◆ PROBLEM: Return the passage below about replacing a Sprinter van with a Promaster, reproducing it word for word in full.

◆ SELECTED EXTRACT:
After ten years of spending way to much time and money trying to keep my Sprinter reliably and cost efficiently running I decided it was time for a replacement. Fortunately, Ford was planning their new replacement for the old and tired Econoline and rebirthing it as a Eurovan called a Transit and Chrysler was planning to introduce their new eurovan the Promaster based on the Italian Ducatto. I immediately assumed the Transit would be the one I would replace my tired Sprinter with before ever seeing either of the new vans in person.
The more I read up on both vans I figured the Transit would be the winner only because it was a Ford, made in the USA and readily available and serviceable everywhere unlike the Sprinter. Along the same lines of reasoning I hardly even considered the Promaster as an option for the very opposite reasons.
Fortunately, the Promaster made its debut first and had a six month lead on the Transit. I started reading great things about the Promaster and its design and popularity as a camper base vehicle throughout most of Europe and I was actually able to see and drive one in person just about the time the Transits were being introduced. I immediately could see the extra value all around in the Promaster as compared to the Transit and decided it was time to act. I sold my Sprinter and bought a new Promaster off a local dealers lot the next day that basically fit all my needs and wants.

◆ DATASET RECORDS:
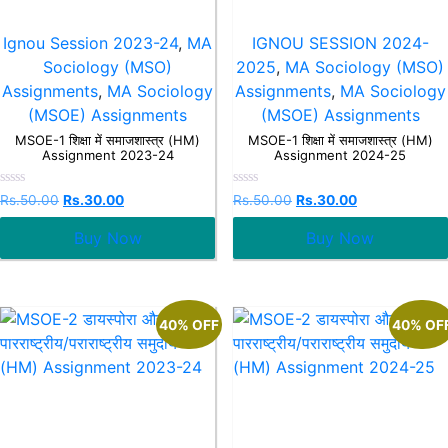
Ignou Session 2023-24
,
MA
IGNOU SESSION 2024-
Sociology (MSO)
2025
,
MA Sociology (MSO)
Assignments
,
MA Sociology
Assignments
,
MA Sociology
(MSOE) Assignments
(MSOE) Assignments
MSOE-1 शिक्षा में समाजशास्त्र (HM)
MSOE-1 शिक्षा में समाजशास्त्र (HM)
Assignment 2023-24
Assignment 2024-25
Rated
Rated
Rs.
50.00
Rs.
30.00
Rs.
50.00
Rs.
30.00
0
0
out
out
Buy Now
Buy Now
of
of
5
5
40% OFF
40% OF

◆ ANSWER TO THIS TASK:
After ten years of spending way to much time and money trying to keep my Sprinter reliably and cost efficiently running I decided it was time for a replacement. Fortunately, Ford was planning their new replacement for the old and tired Econoline and rebirthing it as a Eurovan called a Transit and Chrysler was planning to introduce their new eurovan the Promaster based on the Italian Ducatto. I immediately assumed the Transit would be the one I would replace my tired Sprinter with before ever seeing either of the new vans in person.
The more I read up on both vans I figured the Transit would be the winner only because it was a Ford, made in the USA and readily available and serviceable everywhere unlike the Sprinter. Along the same lines of reasoning I hardly even considered the Promaster as an option for the very opposite reasons.
Fortunately, the Promaster made its debut first and had a six month lead on the Transit. I started reading great things about the Promaster and its design and popularity as a camper base vehicle throughout most of Europe and I was actually able to see and drive one in person just about the time the Transits were being introduced. I immediately could see the extra value all around in the Promaster as compared to the Transit and decided it was time to act. I sold my Sprinter and bought a new Promaster off a local dealers lot the next day that basically fit all my needs and wants.